THE HAGUE, Netherlands -- Afghan President Hamid Karzai is being pressured to rescind a new law the U.N. says legalizes spousal rape and severely limits women's rights, ministers said.
Scandinavian foreign ministers attending a conference on Afghanistan at The Hague, Netherlands, Tuesday challenged Afghan leaders to respond to a published report on the new law, while U.S. Secretary of State Hillary Clinton talked privately with Karzai on the issue, The Guardian reported Wednesday.
During a news conference after her meeting, Clinton said women's rights were critical to U.S. foreign policy.
"This is an area of absolute concern for the United States," she said. "My message is very clear. Women's rights are a central part of the foreign policy of the Obama administration."

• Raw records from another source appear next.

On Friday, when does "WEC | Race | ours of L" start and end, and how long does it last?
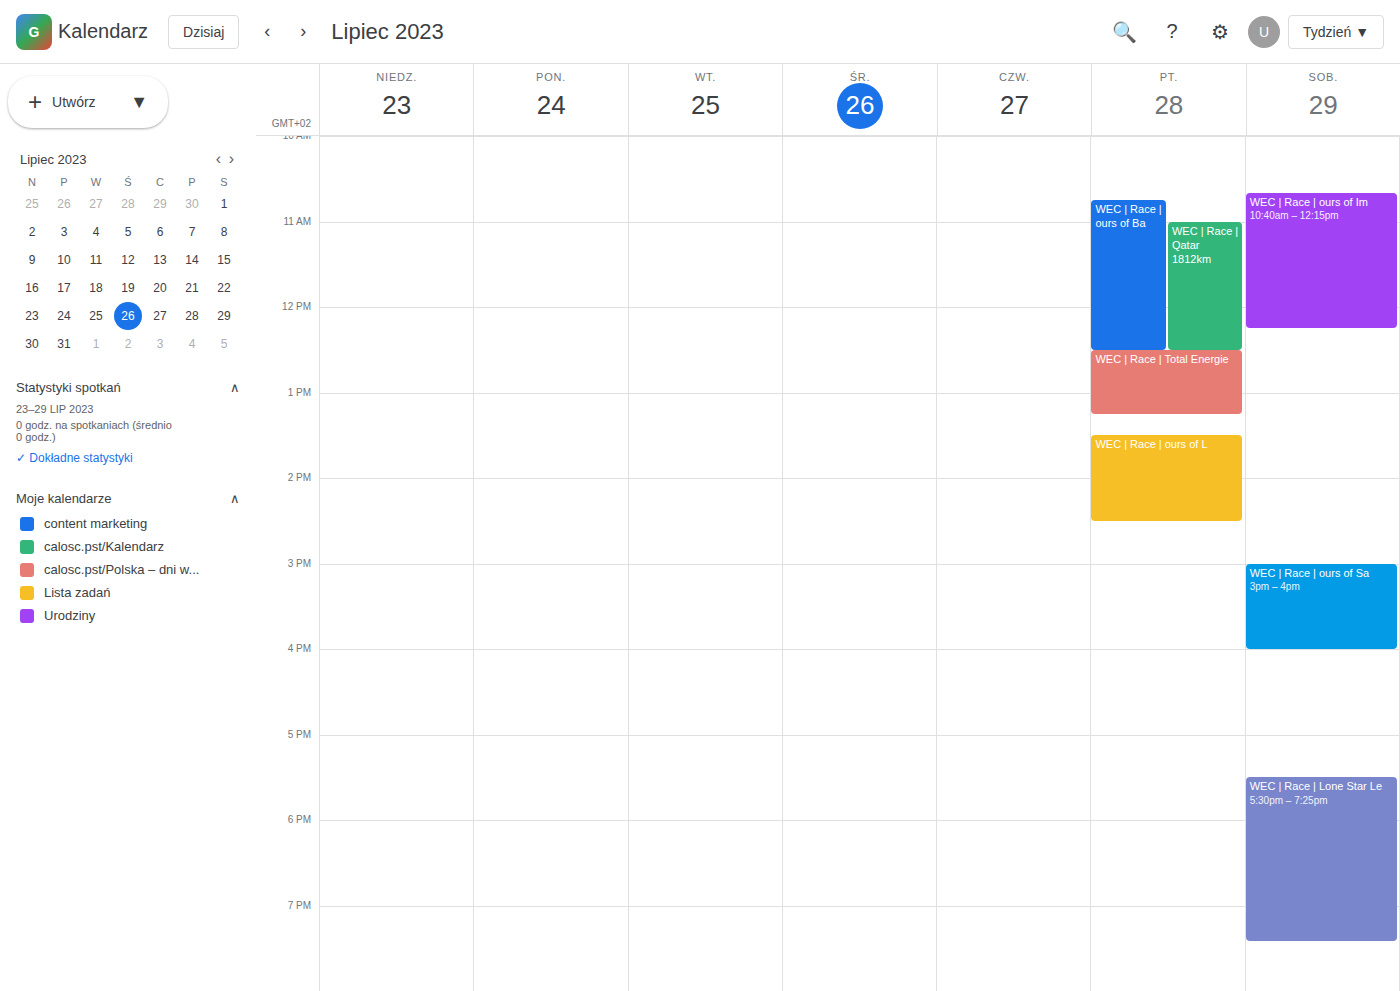
1:30 PM to 2:30 PM, 1 hour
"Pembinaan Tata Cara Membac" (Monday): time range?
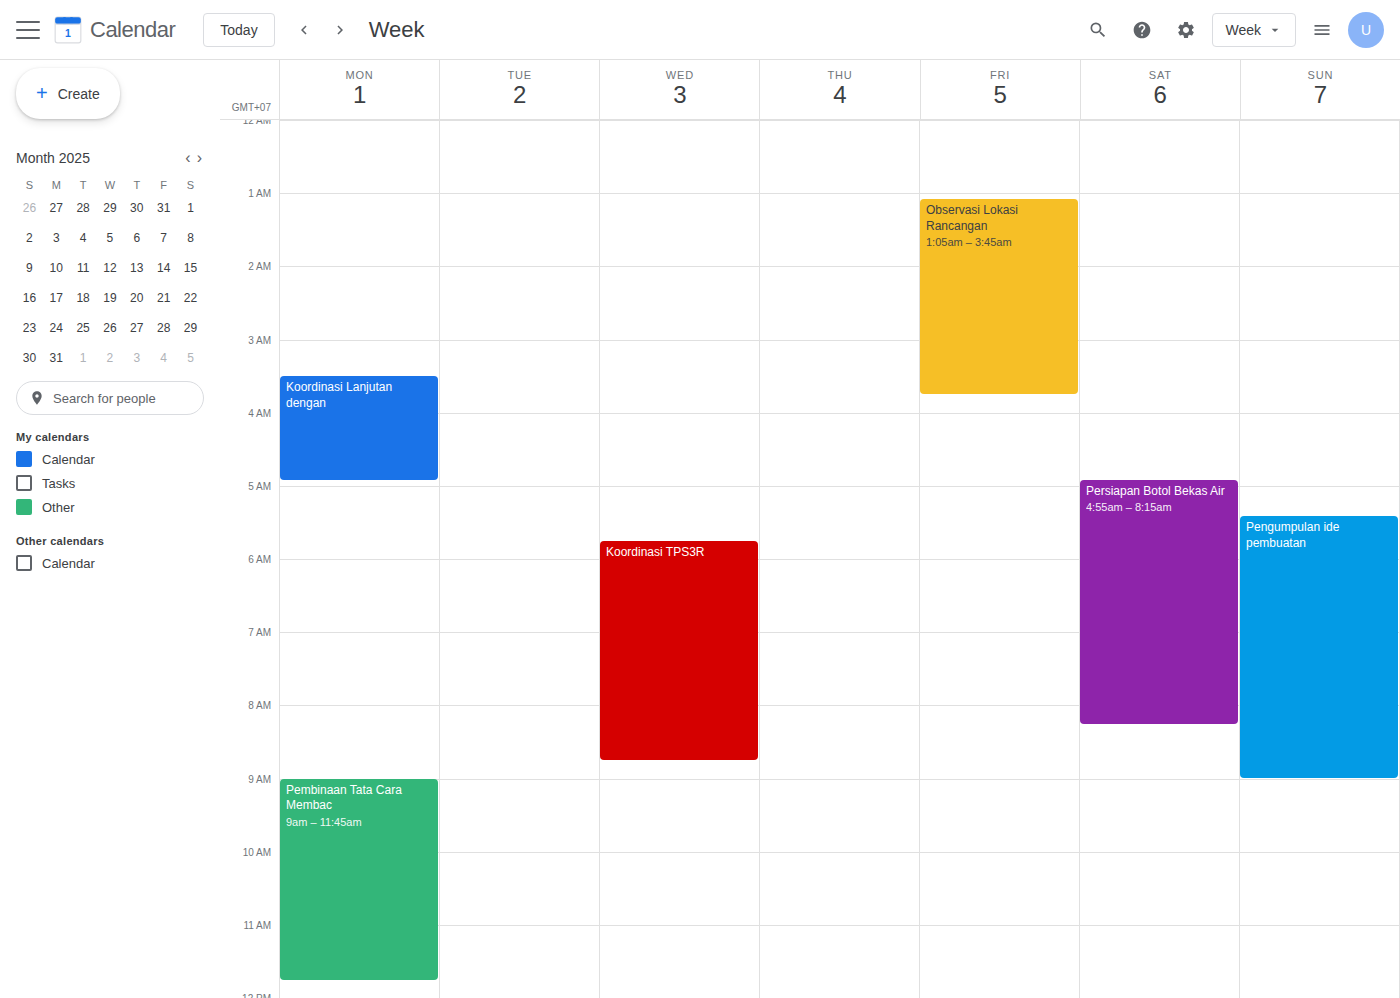
9:00 AM to 11:45 AM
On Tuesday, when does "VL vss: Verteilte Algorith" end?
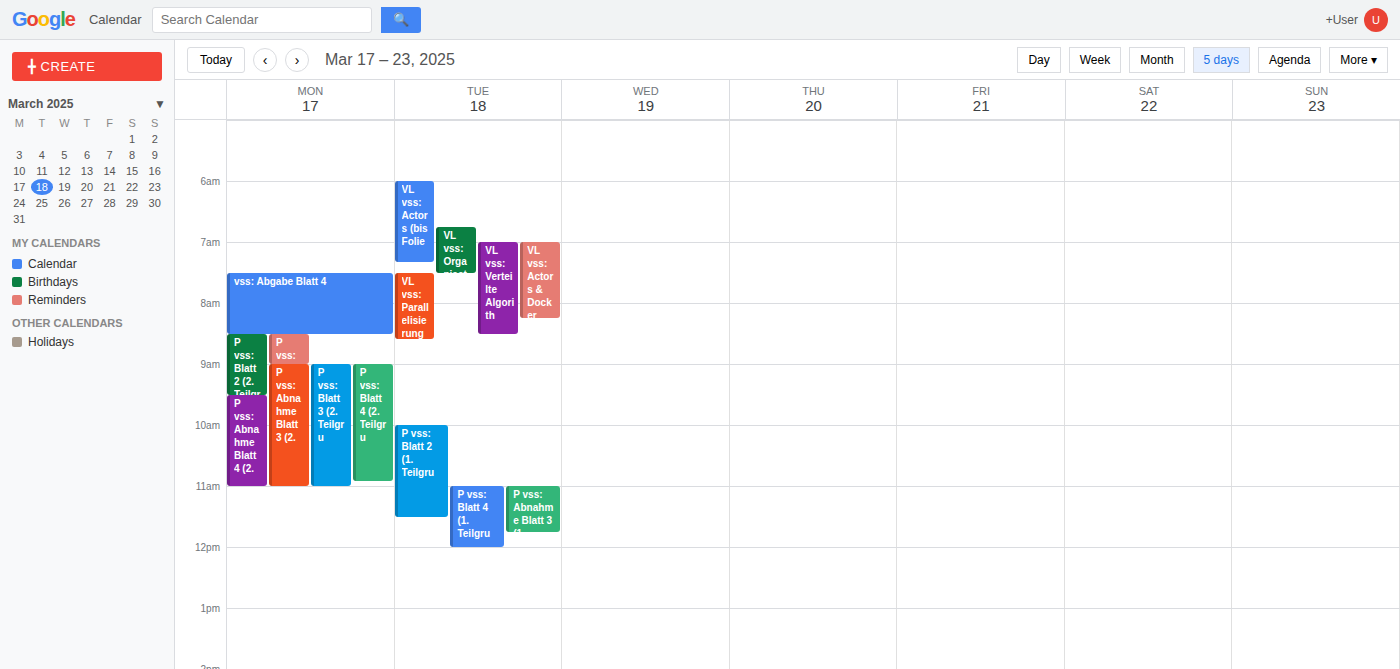
08:30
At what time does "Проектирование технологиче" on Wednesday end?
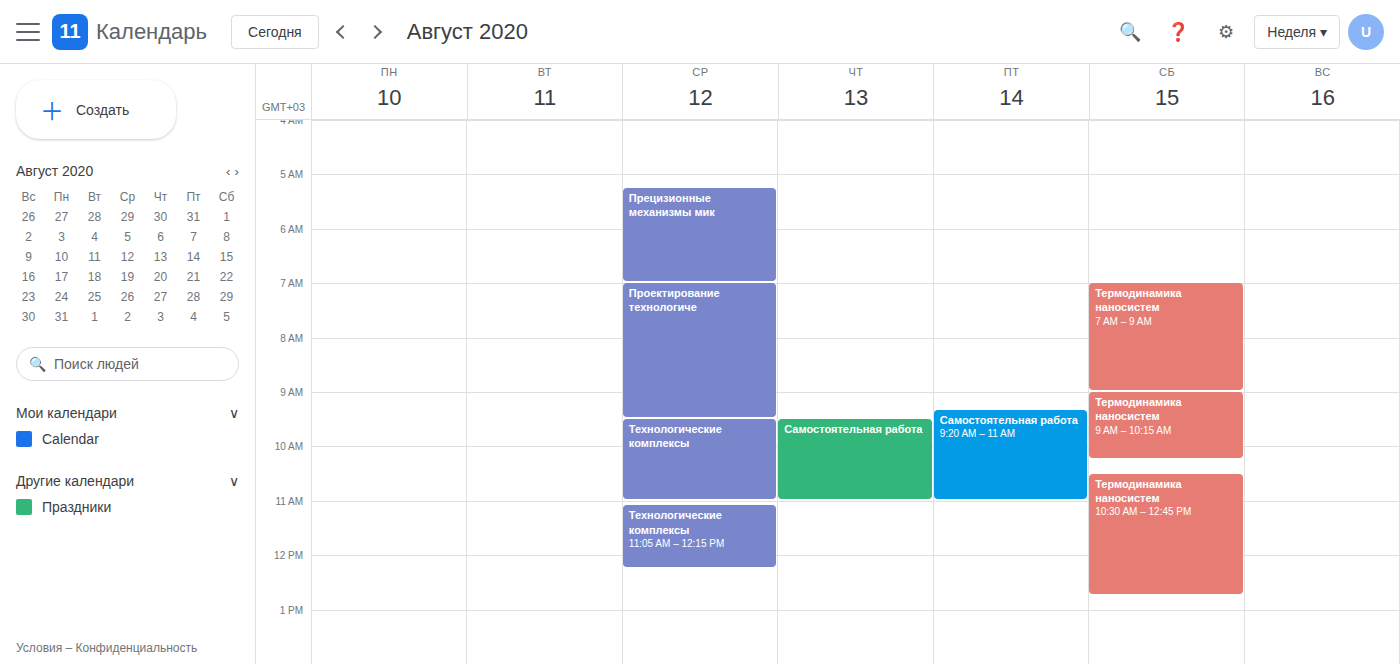
9:30 AM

The British newspaper reported Karzai signed the controversial law in March. Although the text has not been published, U.N. officials, human rights activists and some Afghan lawmakers said it included provisions specifying a woman cannot refuse to have sex with her husband and needs her spouse's permission to seek work, education or visit a doctor.
During the conference, sought by the United States to rally international support for Afghanistan, Finnish Foreign Minister Alexander Stubb called on the Karzai government to respond to reports about the new law, a move supported by Iceland and Norway, which expressed concern about the trend in women's rights.